__Exercise description__. Output the records that follow exactly as they are written.

%%

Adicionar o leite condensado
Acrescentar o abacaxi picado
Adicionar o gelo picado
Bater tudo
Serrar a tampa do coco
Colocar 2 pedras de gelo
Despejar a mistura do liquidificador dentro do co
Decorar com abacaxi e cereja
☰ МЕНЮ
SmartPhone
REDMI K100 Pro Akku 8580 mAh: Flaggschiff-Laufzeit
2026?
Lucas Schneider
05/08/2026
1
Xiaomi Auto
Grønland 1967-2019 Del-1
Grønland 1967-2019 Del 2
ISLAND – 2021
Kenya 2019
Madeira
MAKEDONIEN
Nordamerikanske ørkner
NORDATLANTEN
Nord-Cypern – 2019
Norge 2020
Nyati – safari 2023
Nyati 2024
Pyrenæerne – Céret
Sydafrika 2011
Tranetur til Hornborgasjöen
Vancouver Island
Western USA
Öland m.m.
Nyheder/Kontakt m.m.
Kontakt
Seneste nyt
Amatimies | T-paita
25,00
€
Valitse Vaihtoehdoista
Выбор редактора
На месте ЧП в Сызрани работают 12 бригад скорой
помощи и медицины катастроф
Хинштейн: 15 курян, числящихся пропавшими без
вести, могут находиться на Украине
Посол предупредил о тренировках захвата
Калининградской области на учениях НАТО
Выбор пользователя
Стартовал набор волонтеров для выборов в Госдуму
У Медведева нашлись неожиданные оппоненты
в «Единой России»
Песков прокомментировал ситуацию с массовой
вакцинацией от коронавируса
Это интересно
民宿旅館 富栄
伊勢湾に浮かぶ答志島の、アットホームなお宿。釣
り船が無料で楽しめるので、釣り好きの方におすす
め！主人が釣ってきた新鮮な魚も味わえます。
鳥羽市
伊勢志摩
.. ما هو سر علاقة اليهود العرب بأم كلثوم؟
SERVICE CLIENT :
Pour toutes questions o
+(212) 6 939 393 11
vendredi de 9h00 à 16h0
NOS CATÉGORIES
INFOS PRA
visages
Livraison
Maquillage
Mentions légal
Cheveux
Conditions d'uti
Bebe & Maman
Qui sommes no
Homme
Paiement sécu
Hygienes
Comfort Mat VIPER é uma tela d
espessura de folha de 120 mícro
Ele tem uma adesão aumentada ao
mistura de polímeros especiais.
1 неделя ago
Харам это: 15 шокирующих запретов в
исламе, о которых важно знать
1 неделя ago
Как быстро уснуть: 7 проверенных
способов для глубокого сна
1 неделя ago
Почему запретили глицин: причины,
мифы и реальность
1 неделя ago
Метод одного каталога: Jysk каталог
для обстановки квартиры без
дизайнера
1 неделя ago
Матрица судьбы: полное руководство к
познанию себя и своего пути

%%

__Solution for this task__.
Adicionar o leite condensado
Acrescentar o abacaxi picado
Adicionar o gelo picado
Bater tudo
Serrar a tampa do coco
Colocar 2 pedras de gelo
Despejar a mistura do liquidificador dentro do co
Decorar com abacaxi e cereja
☰ МЕНЮ
SmartPhone
REDMI K100 Pro Akku 8580 mAh: Flaggschiff-Laufzeit
2026?
Lucas Schneider
05/08/2026
1
Xiaomi Auto
Grønland 1967-2019 Del-1
Grønland 1967-2019 Del 2
ISLAND – 2021
Kenya 2019
Madeira
MAKEDONIEN
Nordamerikanske ørkner
NORDATLANTEN
Nord-Cypern – 2019
Norge 2020
Nyati – safari 2023
Nyati 2024
Pyrenæerne – Céret
Sydafrika 2011
Tranetur til Hornborgasjöen
Vancouver Island
Western USA
Öland m.m.
Nyheder/Kontakt m.m.
Kontakt
Seneste nyt
Amatimies | T-paita
25,00
€
Valitse Vaihtoehdoista
Выбор редактора
На месте ЧП в Сызрани работают 12 бригад скорой
помощи и медицины катастроф
Хинштейн: 15 курян, числящихся пропавшими без
вести, могут находиться на Украине
Посол предупредил о тренировках захвата
Калининградской области на учениях НАТО
Выбор пользователя
Стартовал набор волонтеров для выборов в Госдуму
У Медведева нашлись неожиданные оппоненты
в «Единой России»
Песков прокомментировал ситуацию с массовой
вакцинацией от коронавируса
Это интересно
民宿旅館 富栄
伊勢湾に浮かぶ答志島の、アットホームなお宿。釣
り船が無料で楽しめるので、釣り好きの方におすす
め！主人が釣ってきた新鮮な魚も味わえます。
鳥羽市
伊勢志摩
.. ما هو سر علاقة اليهود العرب بأم كلثوم؟
SERVICE CLIENT :
Pour toutes questions o
+(212) 6 939 393 11
vendredi de 9h00 à 16h0
NOS CATÉGORIES
INFOS PRA
visages
Livraison
Maquillage
Mentions légal
Cheveux
Conditions d'uti
Bebe & Maman
Qui sommes no
Homme
Paiement sécu
Hygienes
Comfort Mat VIPER é uma tela d
espessura de folha de 120 mícro
Ele tem uma adesão aumentada ao
mistura de polímeros especiais.
1 неделя ago
Харам это: 15 шокирующих запретов в
исламе, о которых важно знать
1 неделя ago
Как быстро уснуть: 7 проверенных
способов для глубокого сна
1 неделя ago
Почему запретили глицин: причины,
мифы и реальность
1 неделя ago
Метод одного каталога: Jysk каталог
для обстановки квартиры без
дизайнера
1 неделя ago
Матрица судьбы: полное руководство к
познанию себя и своего пути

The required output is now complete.